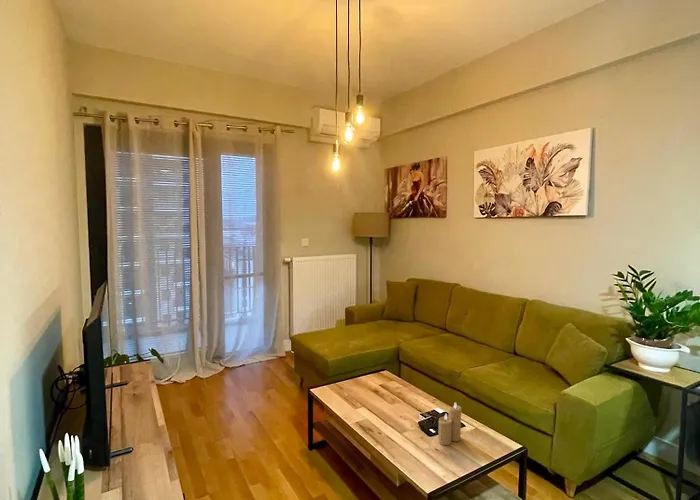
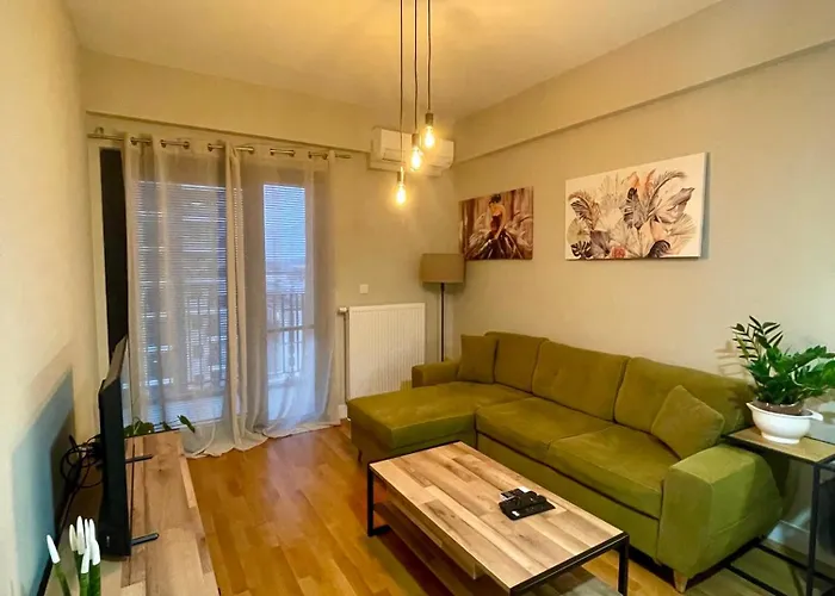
- candle [437,401,462,446]
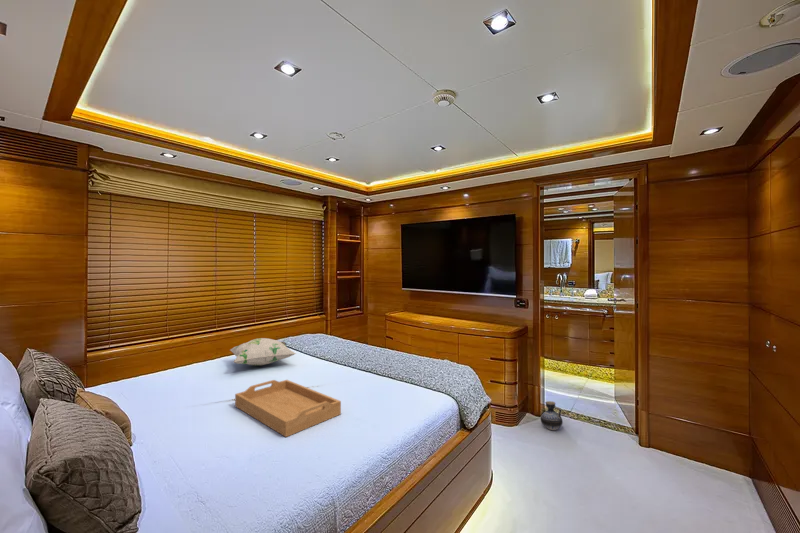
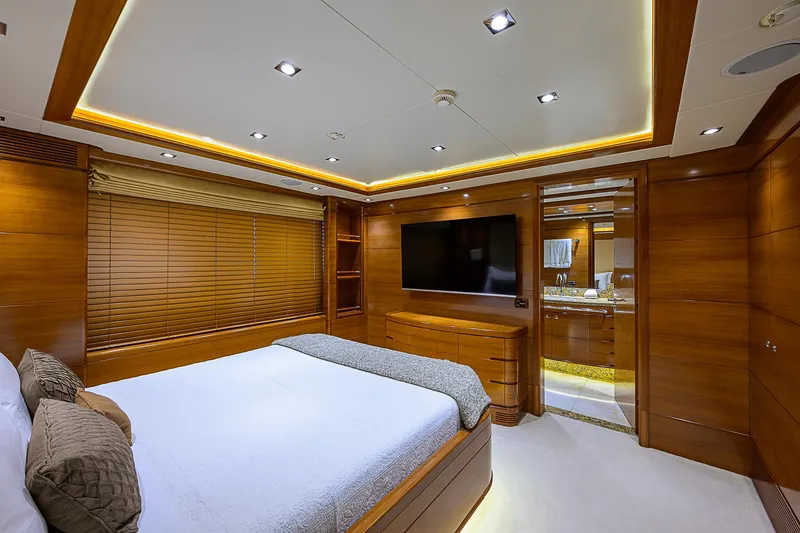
- ceramic jug [540,400,564,431]
- serving tray [234,379,342,438]
- decorative pillow [229,337,297,367]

* Try it *
Transcribe the preceding listing in its entirety and with exact wording, leaving out pictures.

* Answer box *
- candle [437,401,462,446]
- ceramic jug [540,400,564,431]
- serving tray [234,379,342,438]
- decorative pillow [229,337,297,367]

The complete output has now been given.